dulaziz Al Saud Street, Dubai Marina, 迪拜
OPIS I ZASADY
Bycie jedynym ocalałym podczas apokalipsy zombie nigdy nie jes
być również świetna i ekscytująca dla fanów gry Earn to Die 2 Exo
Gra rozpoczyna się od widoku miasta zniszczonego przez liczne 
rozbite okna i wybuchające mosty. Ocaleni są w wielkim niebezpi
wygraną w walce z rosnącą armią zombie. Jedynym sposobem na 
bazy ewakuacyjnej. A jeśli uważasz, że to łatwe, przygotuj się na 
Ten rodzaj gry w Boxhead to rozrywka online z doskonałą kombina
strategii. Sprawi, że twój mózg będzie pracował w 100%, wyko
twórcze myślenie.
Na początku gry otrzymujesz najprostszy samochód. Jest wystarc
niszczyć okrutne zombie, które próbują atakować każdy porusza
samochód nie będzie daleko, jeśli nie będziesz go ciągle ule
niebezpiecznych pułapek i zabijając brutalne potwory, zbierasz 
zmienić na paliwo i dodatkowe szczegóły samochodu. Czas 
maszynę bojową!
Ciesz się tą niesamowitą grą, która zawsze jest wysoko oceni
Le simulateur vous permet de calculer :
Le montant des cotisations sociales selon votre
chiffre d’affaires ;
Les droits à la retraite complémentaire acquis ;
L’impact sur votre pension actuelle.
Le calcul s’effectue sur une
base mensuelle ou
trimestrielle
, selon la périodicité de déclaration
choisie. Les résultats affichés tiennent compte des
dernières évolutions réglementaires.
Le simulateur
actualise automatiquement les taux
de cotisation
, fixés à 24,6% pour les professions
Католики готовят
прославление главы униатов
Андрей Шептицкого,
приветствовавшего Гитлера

-------

Write out every line of the records above without changing anything, keeping each line break where it is.

▶ [Response for this exercise]:
dulaziz Al Saud Street, Dubai Marina, 迪拜
OPIS I ZASADY
Bycie jedynym ocalałym podczas apokalipsy zombie nigdy nie jes
być również świetna i ekscytująca dla fanów gry Earn to Die 2 Exo
Gra rozpoczyna się od widoku miasta zniszczonego przez liczne 
rozbite okna i wybuchające mosty. Ocaleni są w wielkim niebezpi
wygraną w walce z rosnącą armią zombie. Jedynym sposobem na 
bazy ewakuacyjnej. A jeśli uważasz, że to łatwe, przygotuj się na 
Ten rodzaj gry w Boxhead to rozrywka online z doskonałą kombina
strategii. Sprawi, że twój mózg będzie pracował w 100%, wyko
twórcze myślenie.
Na początku gry otrzymujesz najprostszy samochód. Jest wystarc
niszczyć okrutne zombie, które próbują atakować każdy porusza
samochód nie będzie daleko, jeśli nie będziesz go ciągle ule
niebezpiecznych pułapek i zabijając brutalne potwory, zbierasz 
zmienić na paliwo i dodatkowe szczegóły samochodu. Czas 
maszynę bojową!
Ciesz się tą niesamowitą grą, która zawsze jest wysoko oceni
Le simulateur vous permet de calculer :
Le montant des cotisations sociales selon votre
chiffre d’affaires ;
Les droits à la retraite complémentaire acquis ;
L’impact sur votre pension actuelle.
Le calcul s’effectue sur une
base mensuelle ou
trimestrielle
, selon la périodicité de déclaration
choisie. Les résultats affichés tiennent compte des
dernières évolutions réglementaires.
Le simulateur
actualise automatiquement les taux
de cotisation
, fixés à 24,6% pour les professions
Католики готовят
прославление главы униатов
Андрей Шептицкого,
приветствовавшего Гитлера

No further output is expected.